What is being asked: The response should be an exact transcription of the data below, free of images.

Extracted information START

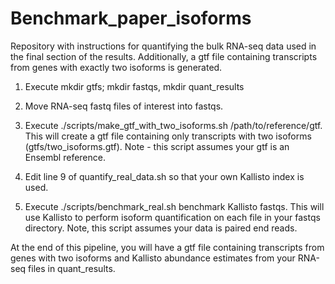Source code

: # Benchmark_paper_isoforms
Repository with instructions for quantifying the bulk RNA-seq data used in the final section of the results. Additionally,
a gtf file containing transcripts from genes with exactly two isoforms is generated.

1. Execute mkdir gtfs; mkdir fastqs, mkdir quant_results

2. Move RNA-seq fastq files of interest into fastqs.

3. Execute ./scripts/make_gtf_with_two_isoforms.sh /path/to/reference/gtf. This will create a gtf file containing only
transcripts with two isoforms (gtfs/two_isoforms.gtf). Note - this script assumes your gtf is an Ensembl reference.

4. Edit line 9 of quantify_real_data.sh so that your own Kallisto index is used.

4. Execute ./scripts/benchmark_real.sh benchmark Kallisto fastqs. This will use Kallisto to perform isoform quantification on
each file in your fastqs directory. Note, this script assumes your data is paired end reads. 

At the end of this pipeline, you will have a gtf file containing transcripts from genes with two isoforms and Kallisto 
abundance estimates from your RNA-seq files in quant_results. 
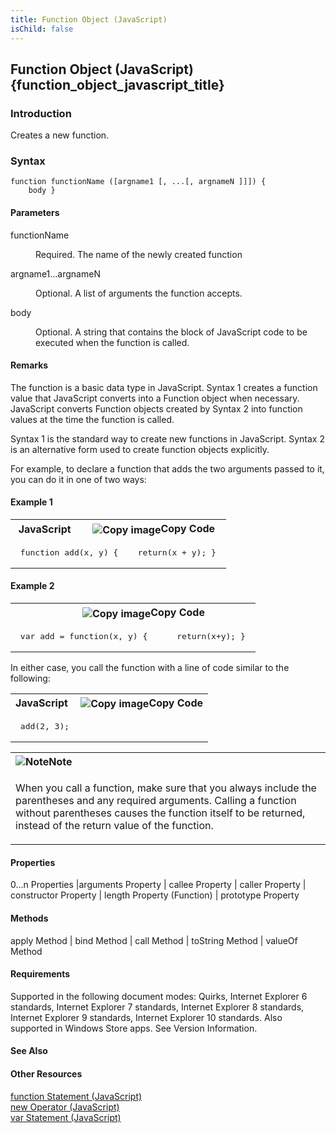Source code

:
 ```yaml
---
title: Function Object (JavaScript)
isChild: false
---
```


## Function Object (JavaScript) {function_object_javascript_title}

### Introduction 

 Creates a new function.

### Syntax 

```
function functionName ([argname1 [, ...[, argnameN ]]]) { 
	body }
```

#### Parameters 

<div id="sectionSection0" class="section" name="collapseableSection" style="" expanded="true">
  <dl class="authored">
    <dt>
      <span class="parameter" sdata="paramReference" xmlns:util="util">functionName</span>
    </dt>
    <dd>
      <p xmlns:util="util">
        Required. The name of the newly created function
      </p>
    </dd>
    <dt>
      <span class="parameter" sdata="paramReference" xmlns:util="util">argname1...argnameN</span>
    </dt>
    <dd>
      <p xmlns:util="util">
        Optional. A list of arguments the function accepts.
      </p>
    </dd>
    <dt>
      <span class="parameter" sdata="paramReference" xmlns:util="util">body</span>
    </dt>
    <dd>
      <p xmlns:util="util">
        Optional. A string that contains the block of JavaScript code to be executed when the function is called.
      </p>
    </dd>
  </dl>
</div>

#### Remarks 

<div id="languageReferenceRemarksSection" class="section" name="collapseableSection" style="">
  <p xmlns:util="util">
    The function is a basic data type in JavaScript. Syntax 1 creates a function value that JavaScript converts into a <span sdata="langKeyword" value="Function"><span class=
    "keyword">Function</span></span> object when necessary. JavaScript converts <span sdata="langKeyword" value="Function"><span class="keyword">Function</span></span> objects created by Syntax 2
    into function values at the time the function is called.
  </p>
  <p xmlns:util="util">
    Syntax 1 is the standard way to create new functions in JavaScript. Syntax 2 is an alternative form used to create function objects explicitly.
  </p>
  <p xmlns:util="util">
    For example, to declare a function that adds the two arguments passed to it, you can do it in one of two ways:
  </p>
</div>

#### Example 1 

<div id="sectionSection1" class="section" name="collapseableSection" style="" expanded="true">
  <div class="code">
    <table width="100%" cellspacing="0" cellpadding="0">
      <tr>
        <th>
          JavaScript&nbsp;
        </th>
        <th>
          <span class="copyCode" onclick="CopyCode(this)" onkeypress="CopyCode_CheckKey(this, event)" onmouseover="ChangeCopyCodeIcon(this)" onmouseout="ChangeCopyCodeIcon(this)" tabindex=
          "0"><img class="copyCodeImage" name="ccImage" align="absmiddle" alt="Copy image" title="Copy image" src="../icons/copycode.gif" />Copy Code</span>
        </th>
      </tr>
      <tr>
        <td colspan="2">
          <pre>
 function add(x, y) {    return(x + y); } 
</pre>
        </td>
      </tr>
    </table>
  </div>
</div>

#### Example 2 

<div id="sectionSection2" class="section" name="collapseableSection" style="" expanded="true">
  <div class="code">
    <table width="100%" cellspacing="0" cellpadding="0">
      <tr>
        <th>
          &nbsp;
        </th>
        <th>
          <span class="copyCode" onclick="CopyCode(this)" onkeypress="CopyCode_CheckKey(this, event)" onmouseover="ChangeCopyCodeIcon(this)" onmouseout="ChangeCopyCodeIcon(this)" tabindex=
          "0"><img class="copyCodeImage" name="ccImage" align="absmiddle" alt="Copy image" title="Copy image" src="../icons/copycode.gif" />Copy Code</span>
        </th>
      </tr>
      <tr>
        <td colspan="2">
          <pre>
 var add = function(x, y) {      return(x+y); } 
</pre>
        </td>
      </tr>
    </table>
  </div>
  <p xmlns:util="util">
    In either case, you call the function with a line of code similar to the following:
  </p>
  <div class="code">
    <table width="100%" cellspacing="0" cellpadding="0">
      <tr>
        <th>
          JavaScript&nbsp;
        </th>
        <th>
          <span class="copyCode" onclick="CopyCode(this)" onkeypress="CopyCode_CheckKey(this, event)" onmouseover="ChangeCopyCodeIcon(this)" onmouseout="ChangeCopyCodeIcon(this)" tabindex=
          "0"><img class="copyCodeImage" name="ccImage" align="absmiddle" alt="Copy image" title="Copy image" src="../icons/copycode.gif" />Copy Code</span>
        </th>
      </tr>
      <tr>
        <td colspan="2">
          <pre>
 add(2, 3); 
</pre>
        </td>
      </tr>
    </table>
  </div>
  <div class="alert">
    <table width="100%" cellspacing="0" cellpadding="0">
      <tr>
        <th align="left">
          <img class="note" alt="Note" title="Note" src="../icons/alert_note.gif" /><b>Note</b>
        </th>
      </tr>
      <tr>
        <td>
          <p xmlns:util="util">
            When you call a function, make sure that you always include the parentheses and any required arguments. Calling a function without parentheses causes the function itself to be returned,
            instead of the return value of the function.
          </p>
        </td>
      </tr>
    </table>
  </div>
</div>

#### Properties 

<div id="sectionSection3" class="section" name="collapseableSection" style="" expanded="true">
  <p xmlns:util="util">
    0...n Properties |arguments Property | callee Property | caller Property | constructor Property | length Property (Function) | prototype Property
  </p>
</div>

#### Methods 

<div id="sectionSection4" class="section" name="collapseableSection" style="" expanded="true">
  <p xmlns:util="util">
    apply Method | bind Method | call Method | toString Method | valueOf Method
  </p>
</div>

#### Requirements 

<div id="requirementsTitleSection" class="section" name="collapseableSection" style="">
  <p xmlns:util="util"></p>
  <p>
    Supported in the following document modes: Quirks, Internet Explorer 6 standards, Internet Explorer 7 standards, Internet Explorer 8 standards, Internet Explorer 9 standards, Internet Explorer 10
    standards. Also supported in Windows Store apps. See Version Information.
  </p>
</div>

#### See Also 

<div id="seeAlsoSection" class="section" name="collapseableSection" style="">
  <h4 class="subHeading">
    Other Resources
  </h4>
  <div class="seeAlsoStyle">
    <span sdata="link" xmlns:util="util"><a href="cc9cfd43-1305-41c8-ad67-545d20f4fafe.htm">function Statement (JavaScript)</a></span>
  </div>
  <div class="seeAlsoStyle">
    <span sdata="link" xmlns:util="util"><a href="5ea556ba-7ae6-426c-8430-9032eee5a0a5.htm">new Operator (JavaScript)</a></span>
  </div>
  <div class="seeAlsoStyle">
    <span sdata="link" xmlns:util="util"><a href="56f900af-a5c4-4667-9664-5956d30f0aae.htm">var Statement (JavaScript)</a></span>
  </div>
</div>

Extracted information END

Task answer:
Source code

: # Benchmark_paper_isoforms
Repository with instructions for quantifying the bulk RNA-seq data used in the final section of the results. Additionally,
a gtf file containing transcripts from genes with exactly two isoforms is generated.

1. Execute mkdir gtfs; mkdir fastqs, mkdir quant_results

2. Move RNA-seq fastq files of interest into fastqs.

3. Execute ./scripts/make_gtf_with_two_isoforms.sh /path/to/reference/gtf. This will create a gtf file containing only
transcripts with two isoforms (gtfs/two_isoforms.gtf). Note - this script assumes your gtf is an Ensembl reference.

4. Edit line 9 of quantify_real_data.sh so that your own Kallisto index is used.

4. Execute ./scripts/benchmark_real.sh benchmark Kallisto fastqs. This will use Kallisto to perform isoform quantification on
each file in your fastqs directory. Note, this script assumes your data is paired end reads. 

At the end of this pipeline, you will have a gtf file containing transcripts from genes with two isoforms and Kallisto 
abundance estimates from your RNA-seq files in quant_results. 
Source code

:
 ```yaml
---
title: Function Object (JavaScript)
isChild: false
---
```


## Function Object (JavaScript) {function_object_javascript_title}

### Introduction 

 Creates a new function.

### Syntax 

```
function functionName ([argname1 [, ...[, argnameN ]]]) { 
	body }
```

#### Parameters 

<div id="sectionSection0" class="section" name="collapseableSection" style="" expanded="true">
  <dl class="authored">
    <dt>
      <span class="parameter" sdata="paramReference" xmlns:util="util">functionName</span>
    </dt>
    <dd>
      <p xmlns:util="util">
        Required. The name of the newly created function
      </p>
    </dd>
    <dt>
      <span class="parameter" sdata="paramReference" xmlns:util="util">argname1...argnameN</span>
    </dt>
    <dd>
      <p xmlns:util="util">
        Optional. A list of arguments the function accepts.
      </p>
    </dd>
    <dt>
      <span class="parameter" sdata="paramReference" xmlns:util="util">body</span>
    </dt>
    <dd>
      <p xmlns:util="util">
        Optional. A string that contains the block of JavaScript code to be executed when the function is called.
      </p>
    </dd>
  </dl>
</div>

#### Remarks 

<div id="languageReferenceRemarksSection" class="section" name="collapseableSection" style="">
  <p xmlns:util="util">
    The function is a basic data type in JavaScript. Syntax 1 creates a function value that JavaScript converts into a <span sdata="langKeyword" value="Function"><span class=
    "keyword">Function</span></span> object when necessary. JavaScript converts <span sdata="langKeyword" value="Function"><span class="keyword">Function</span></span> objects created by Syntax 2
    into function values at the time the function is called.
  </p>
  <p xmlns:util="util">
    Syntax 1 is the standard way to create new functions in JavaScript. Syntax 2 is an alternative form used to create function objects explicitly.
  </p>
  <p xmlns:util="util">
    For example, to declare a function that adds the two arguments passed to it, you can do it in one of two ways:
  </p>
</div>

#### Example 1 

<div id="sectionSection1" class="section" name="collapseableSection" style="" expanded="true">
  <div class="code">
    <table width="100%" cellspacing="0" cellpadding="0">
      <tr>
        <th>
          JavaScript&nbsp;
        </th>
        <th>
          <span class="copyCode" onclick="CopyCode(this)" onkeypress="CopyCode_CheckKey(this, event)" onmouseover="ChangeCopyCodeIcon(this)" onmouseout="ChangeCopyCodeIcon(this)" tabindex=
          "0"><img class="copyCodeImage" name="ccImage" align="absmiddle" alt="Copy image" title="Copy image" src="../icons/copycode.gif" />Copy Code</span>
        </th>
      </tr>
      <tr>
        <td colspan="2">
          <pre>
 function add(x, y) {    return(x + y); } 
</pre>
        </td>
      </tr>
    </table>
  </div>
</div>

#### Example 2 

<div id="sectionSection2" class="section" name="collapseableSection" style="" expanded="true">
  <div class="code">
    <table width="100%" cellspacing="0" cellpadding="0">
      <tr>
        <th>
          &nbsp;
        </th>
        <th>
          <span class="copyCode" onclick="CopyCode(this)" onkeypress="CopyCode_CheckKey(this, event)" onmouseover="ChangeCopyCodeIcon(this)" onmouseout="ChangeCopyCodeIcon(this)" tabindex=
          "0"><img class="copyCodeImage" name="ccImage" align="absmiddle" alt="Copy image" title="Copy image" src="../icons/copycode.gif" />Copy Code</span>
        </th>
      </tr>
      <tr>
        <td colspan="2">
          <pre>
 var add = function(x, y) {      return(x+y); } 
</pre>
        </td>
      </tr>
    </table>
  </div>
  <p xmlns:util="util">
    In either case, you call the function with a line of code similar to the following:
  </p>
  <div class="code">
    <table width="100%" cellspacing="0" cellpadding="0">
      <tr>
        <th>
          JavaScript&nbsp;
        </th>
        <th>
          <span class="copyCode" onclick="CopyCode(this)" onkeypress="CopyCode_CheckKey(this, event)" onmouseover="ChangeCopyCodeIcon(this)" onmouseout="ChangeCopyCodeIcon(this)" tabindex=
          "0"><img class="copyCodeImage" name="ccImage" align="absmiddle" alt="Copy image" title="Copy image" src="../icons/copycode.gif" />Copy Code</span>
        </th>
      </tr>
      <tr>
        <td colspan="2">
          <pre>
 add(2, 3); 
</pre>
        </td>
      </tr>
    </table>
  </div>
  <div class="alert">
    <table width="100%" cellspacing="0" cellpadding="0">
      <tr>
        <th align="left">
          <img class="note" alt="Note" title="Note" src="../icons/alert_note.gif" /><b>Note</b>
        </th>
      </tr>
      <tr>
        <td>
          <p xmlns:util="util">
            When you call a function, make sure that you always include the parentheses and any required arguments. Calling a function without parentheses causes the function itself to be returned,
            instead of the return value of the function.
          </p>
        </td>
      </tr>
    </table>
  </div>
</div>

#### Properties 

<div id="sectionSection3" class="section" name="collapseableSection" style="" expanded="true">
  <p xmlns:util="util">
    0...n Properties |arguments Property | callee Property | caller Property | constructor Property | length Property (Function) | prototype Property
  </p>
</div>

#### Methods 

<div id="sectionSection4" class="section" name="collapseableSection" style="" expanded="true">
  <p xmlns:util="util">
    apply Method | bind Method | call Method | toString Method | valueOf Method
  </p>
</div>

#### Requirements 

<div id="requirementsTitleSection" class="section" name="collapseableSection" style="">
  <p xmlns:util="util"></p>
  <p>
    Supported in the following document modes: Quirks, Internet Explorer 6 standards, Internet Explorer 7 standards, Internet Explorer 8 standards, Internet Explorer 9 standards, Internet Explorer 10
    standards. Also supported in Windows Store apps. See Version Information.
  </p>
</div>

#### See Also 

<div id="seeAlsoSection" class="section" name="collapseableSection" style="">
  <h4 class="subHeading">
    Other Resources
  </h4>
  <div class="seeAlsoStyle">
    <span sdata="link" xmlns:util="util"><a href="cc9cfd43-1305-41c8-ad67-545d20f4fafe.htm">function Statement (JavaScript)</a></span>
  </div>
  <div class="seeAlsoStyle">
    <span sdata="link" xmlns:util="util"><a href="5ea556ba-7ae6-426c-8430-9032eee5a0a5.htm">new Operator (JavaScript)</a></span>
  </div>
  <div class="seeAlsoStyle">
    <span sdata="link" xmlns:util="util"><a href="56f900af-a5c4-4667-9664-5956d30f0aae.htm">var Statement (JavaScript)</a></span>
  </div>
</div>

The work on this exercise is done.